**Exercise task:** Write the next part of the passage on credit debt and property rights, picking up right after its last line.

** Start of Given passage **

What has been done about it is a nearly institutionalized form of slavery of perpetual indebtedness of citizens via "easy credit" and loans, among other measures (such as the separation of selling mineral rights from property rights, for instance). If a man does not actually own his own property - is he really free, or is he merely another form of a slave?
Licenses, DRM, the DMCA, etc - it is all a part of a very real pattern to control the populace via removal of property ownership rights. Unfortunately, most of the citizens - er, consumers - are playing right along. It is even at a point now where people look at you strangely when you tell them you are paying off your credit, or you use cash, etc - a form of peer pressure to conform to economic slavery. You are suspected if you don't play along, or if you play differently (such as by "living within your means" instead of racking up credit debt). These are sad times we Americans live in - what is pathetic is that most people aren't even aware of what is happenning, and nearly ostracize you if you so much as suggest it...

** End of Given passage **
** Start of Material supplied **

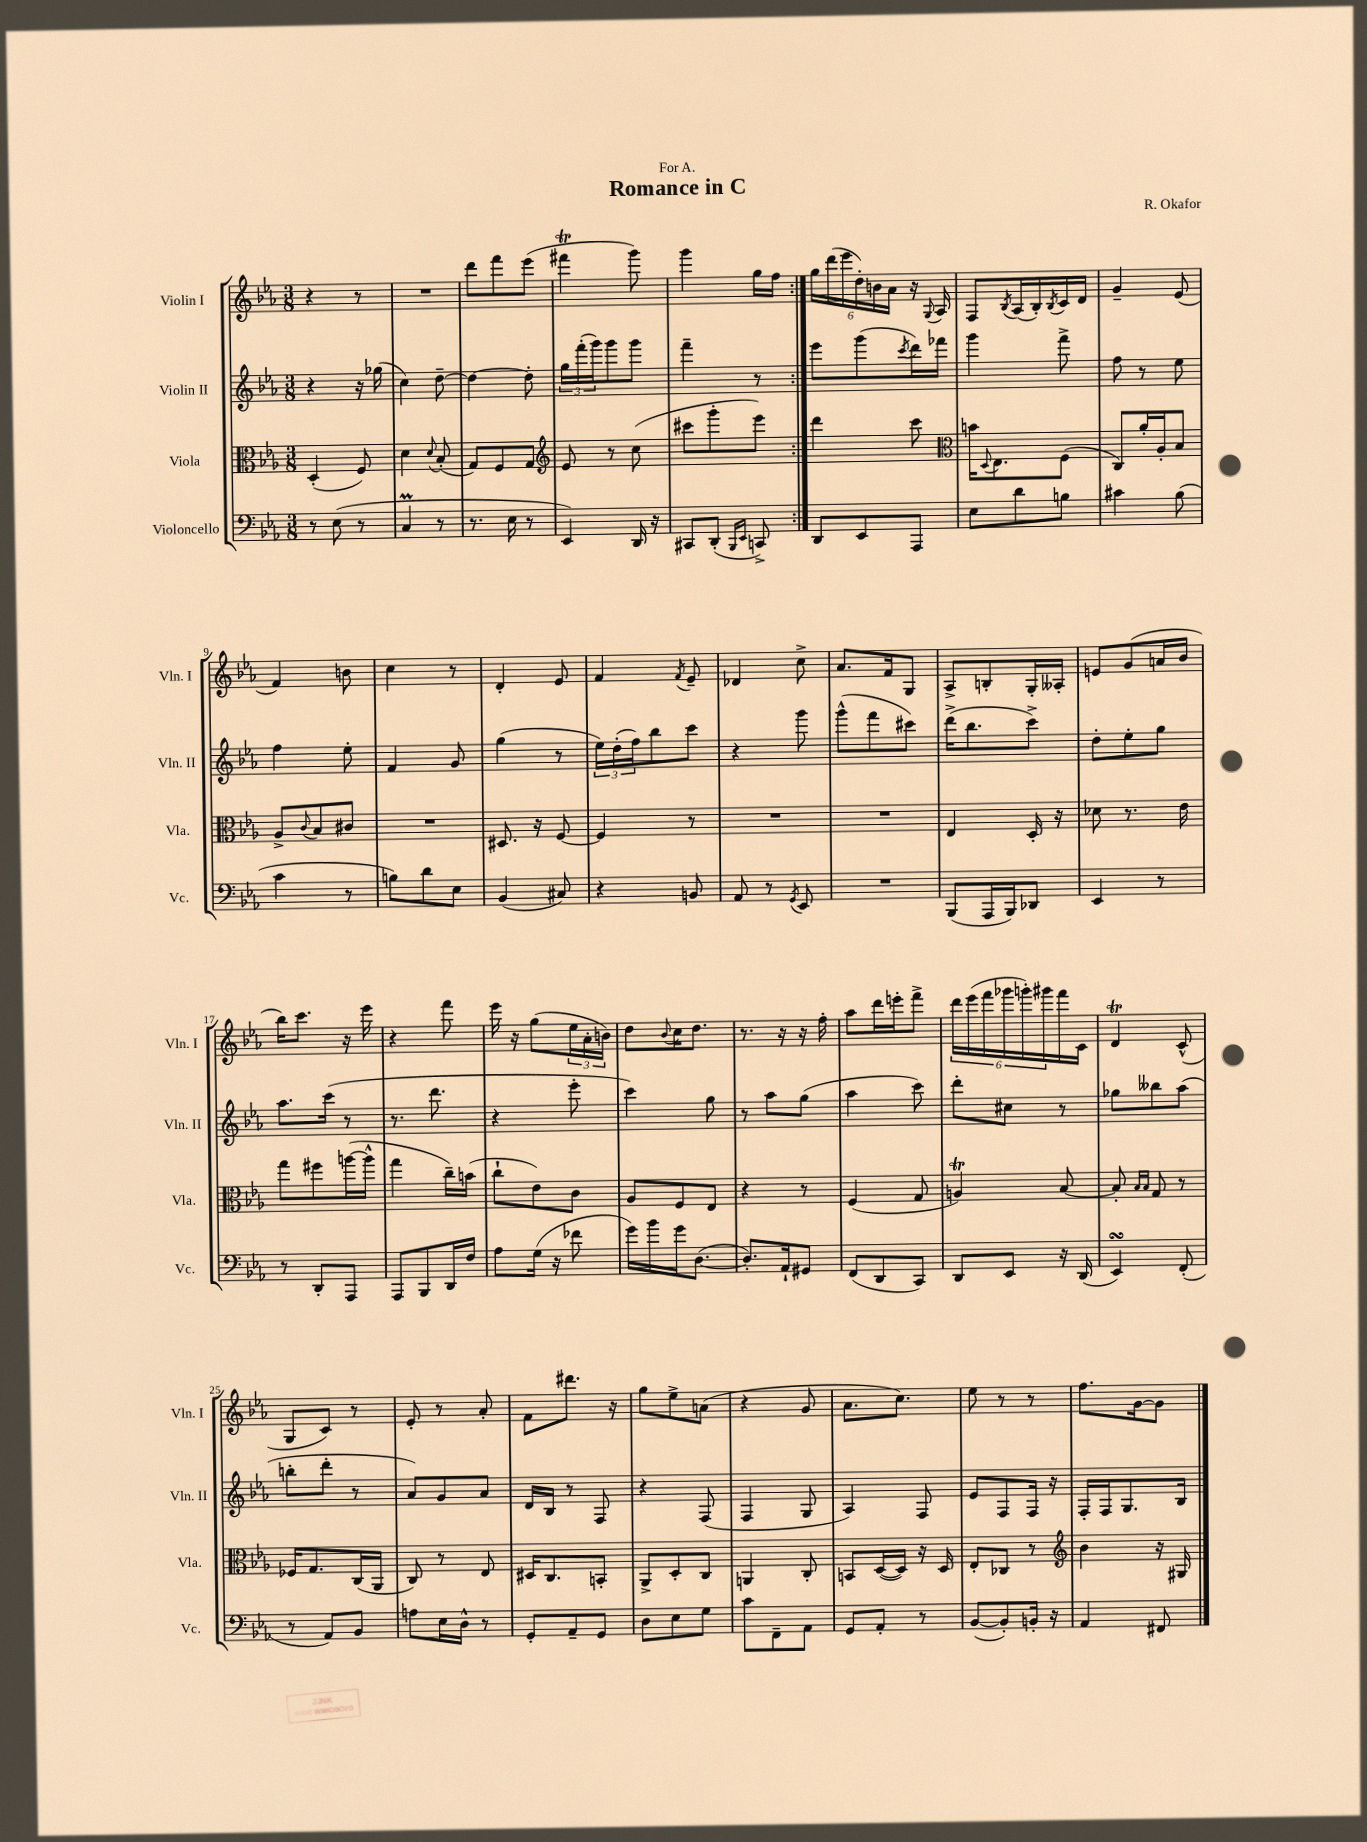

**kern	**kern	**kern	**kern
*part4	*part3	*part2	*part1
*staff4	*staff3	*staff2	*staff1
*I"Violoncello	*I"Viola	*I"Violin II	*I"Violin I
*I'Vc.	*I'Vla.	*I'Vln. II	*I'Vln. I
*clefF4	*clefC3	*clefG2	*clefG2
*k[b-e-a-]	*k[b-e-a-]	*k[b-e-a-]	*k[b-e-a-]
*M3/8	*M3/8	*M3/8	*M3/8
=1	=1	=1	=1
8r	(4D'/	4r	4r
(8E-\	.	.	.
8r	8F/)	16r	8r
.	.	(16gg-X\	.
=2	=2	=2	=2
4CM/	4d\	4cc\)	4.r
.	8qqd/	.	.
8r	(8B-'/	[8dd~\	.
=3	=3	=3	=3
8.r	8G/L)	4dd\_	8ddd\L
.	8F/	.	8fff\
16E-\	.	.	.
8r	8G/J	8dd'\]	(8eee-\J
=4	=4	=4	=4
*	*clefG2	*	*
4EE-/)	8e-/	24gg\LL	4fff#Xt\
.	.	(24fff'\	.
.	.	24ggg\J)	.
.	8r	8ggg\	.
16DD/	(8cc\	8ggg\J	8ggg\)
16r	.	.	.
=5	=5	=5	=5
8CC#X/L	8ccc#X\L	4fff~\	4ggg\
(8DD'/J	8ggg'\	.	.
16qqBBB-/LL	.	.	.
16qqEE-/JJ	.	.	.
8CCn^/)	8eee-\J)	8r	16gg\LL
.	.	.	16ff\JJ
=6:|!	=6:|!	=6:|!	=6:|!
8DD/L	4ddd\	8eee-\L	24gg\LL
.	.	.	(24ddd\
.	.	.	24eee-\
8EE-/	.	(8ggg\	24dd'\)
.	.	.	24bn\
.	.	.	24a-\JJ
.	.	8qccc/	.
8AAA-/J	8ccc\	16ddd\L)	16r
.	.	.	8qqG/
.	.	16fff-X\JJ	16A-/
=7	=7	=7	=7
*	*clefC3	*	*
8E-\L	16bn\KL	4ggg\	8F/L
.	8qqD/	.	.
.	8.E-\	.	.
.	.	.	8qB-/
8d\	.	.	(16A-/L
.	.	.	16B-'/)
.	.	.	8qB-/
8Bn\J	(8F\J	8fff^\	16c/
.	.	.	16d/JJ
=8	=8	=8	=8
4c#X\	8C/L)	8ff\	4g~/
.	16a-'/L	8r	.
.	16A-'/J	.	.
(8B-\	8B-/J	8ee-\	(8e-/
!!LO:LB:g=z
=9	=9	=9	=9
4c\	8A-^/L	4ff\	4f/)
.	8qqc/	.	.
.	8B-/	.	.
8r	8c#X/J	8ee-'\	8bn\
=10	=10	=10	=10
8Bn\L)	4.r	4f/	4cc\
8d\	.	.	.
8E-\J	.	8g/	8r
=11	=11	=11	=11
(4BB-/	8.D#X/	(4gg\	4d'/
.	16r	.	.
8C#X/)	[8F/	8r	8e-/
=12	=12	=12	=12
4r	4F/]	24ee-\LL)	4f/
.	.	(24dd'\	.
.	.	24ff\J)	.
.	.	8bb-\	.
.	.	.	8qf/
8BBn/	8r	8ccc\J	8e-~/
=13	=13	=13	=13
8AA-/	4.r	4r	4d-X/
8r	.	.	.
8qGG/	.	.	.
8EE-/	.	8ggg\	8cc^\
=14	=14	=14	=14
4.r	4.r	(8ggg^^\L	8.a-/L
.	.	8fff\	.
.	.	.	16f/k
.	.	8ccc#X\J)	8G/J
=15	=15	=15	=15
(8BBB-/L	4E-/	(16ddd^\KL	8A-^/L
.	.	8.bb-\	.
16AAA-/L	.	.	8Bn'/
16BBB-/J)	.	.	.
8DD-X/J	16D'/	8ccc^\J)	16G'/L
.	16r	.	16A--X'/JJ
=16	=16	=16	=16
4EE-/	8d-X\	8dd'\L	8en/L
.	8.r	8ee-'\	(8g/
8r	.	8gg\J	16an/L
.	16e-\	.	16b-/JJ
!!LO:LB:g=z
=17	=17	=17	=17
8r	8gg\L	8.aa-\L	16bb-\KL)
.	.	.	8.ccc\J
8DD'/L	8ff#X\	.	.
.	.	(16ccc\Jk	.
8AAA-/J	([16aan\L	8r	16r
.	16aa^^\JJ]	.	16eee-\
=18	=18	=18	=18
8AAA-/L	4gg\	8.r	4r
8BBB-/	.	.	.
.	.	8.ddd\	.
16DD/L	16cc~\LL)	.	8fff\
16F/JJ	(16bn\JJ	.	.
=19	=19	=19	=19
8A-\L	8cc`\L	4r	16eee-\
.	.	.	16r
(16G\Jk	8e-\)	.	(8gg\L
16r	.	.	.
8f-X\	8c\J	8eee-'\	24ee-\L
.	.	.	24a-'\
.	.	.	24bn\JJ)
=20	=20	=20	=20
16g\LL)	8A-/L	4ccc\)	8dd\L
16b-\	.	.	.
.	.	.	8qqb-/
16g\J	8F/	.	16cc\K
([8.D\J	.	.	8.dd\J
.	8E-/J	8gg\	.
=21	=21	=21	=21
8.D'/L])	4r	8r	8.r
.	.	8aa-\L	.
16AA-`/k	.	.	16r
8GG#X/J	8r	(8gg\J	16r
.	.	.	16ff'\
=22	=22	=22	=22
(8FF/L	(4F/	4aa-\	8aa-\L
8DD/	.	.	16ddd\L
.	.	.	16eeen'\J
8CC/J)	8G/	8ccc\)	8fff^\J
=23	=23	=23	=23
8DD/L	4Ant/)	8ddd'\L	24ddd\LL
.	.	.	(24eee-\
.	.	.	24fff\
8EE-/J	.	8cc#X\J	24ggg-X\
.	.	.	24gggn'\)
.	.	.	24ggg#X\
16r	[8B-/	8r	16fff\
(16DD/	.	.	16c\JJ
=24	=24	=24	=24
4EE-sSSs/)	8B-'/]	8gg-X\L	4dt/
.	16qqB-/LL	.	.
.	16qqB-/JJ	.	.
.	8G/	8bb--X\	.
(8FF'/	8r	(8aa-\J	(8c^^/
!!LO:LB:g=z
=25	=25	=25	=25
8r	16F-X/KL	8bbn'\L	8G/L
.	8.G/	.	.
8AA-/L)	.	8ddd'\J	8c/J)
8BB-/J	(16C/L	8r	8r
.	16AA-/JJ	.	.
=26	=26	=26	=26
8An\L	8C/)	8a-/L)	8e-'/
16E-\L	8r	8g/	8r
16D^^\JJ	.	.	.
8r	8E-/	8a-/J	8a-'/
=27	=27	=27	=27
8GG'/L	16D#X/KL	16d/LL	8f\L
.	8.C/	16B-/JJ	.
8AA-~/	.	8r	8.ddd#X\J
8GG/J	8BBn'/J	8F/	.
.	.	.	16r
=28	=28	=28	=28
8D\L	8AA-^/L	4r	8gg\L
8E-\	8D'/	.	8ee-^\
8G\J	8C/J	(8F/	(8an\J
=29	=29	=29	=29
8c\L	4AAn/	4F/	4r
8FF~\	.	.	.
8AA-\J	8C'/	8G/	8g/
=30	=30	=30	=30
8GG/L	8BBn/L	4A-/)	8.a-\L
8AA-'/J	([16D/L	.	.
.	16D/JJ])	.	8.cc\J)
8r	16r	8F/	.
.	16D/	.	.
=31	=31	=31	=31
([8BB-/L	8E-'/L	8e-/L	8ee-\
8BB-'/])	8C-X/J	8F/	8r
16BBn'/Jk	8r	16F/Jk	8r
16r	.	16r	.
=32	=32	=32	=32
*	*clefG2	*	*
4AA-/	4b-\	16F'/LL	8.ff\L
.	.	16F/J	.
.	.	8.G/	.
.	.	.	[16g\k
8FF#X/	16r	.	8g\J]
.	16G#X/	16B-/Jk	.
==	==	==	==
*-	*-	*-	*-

** End of Material supplied **

**Result of this task:**
Reason is the Path to God - Anon
One of the funny things about EULAs, is that there never is any direct evidence of a license. The copyright holder never has any evidence (i.e. a signed contract) that the user agreed to the terms. The user's only evidence, is a piece of paper which doesn't even say to whom the license has been granted, so they really don't have any serious proof either.
EULAs are a nearly invisible contract that one side never consents to, and neither side can proove exists.
So while this case appears to be a win for Microsoft, I think this is a double-edged sword. EULAs were already pretty shady, and now a judge has gone on the record, saying that the COA is not proof of a license. This is another nail in the coffin of all EULAs' appearance of legitimacy.
I also think it's hilarious that a bank can't transfer a license but a retail software store can. Neither party is Microsoft, neither party has a direct relationship or contract with Microsoft, neither party even breaks a seal with a sticker on it that says "by breaking this seal, you agree to..." and neither party clicks on a "by clicking on 'install' you agree to.." button. And yet they also (in addition to the end user) are bound by a contract that they have never even seen? EULAs are so cheesy and fake-looking, that I can't believe anyone takes them seriously. Wake up, judges. If fake contracts can be applied to people without their knowledge, how do you know I'm not going to make up a contract and apply it you you?
As copyright owner of this comment, I authorize everyone to defeat any technological measure which limits access to it.
In 1996 a federal court found that a shrink wrap license is an enforceable software license.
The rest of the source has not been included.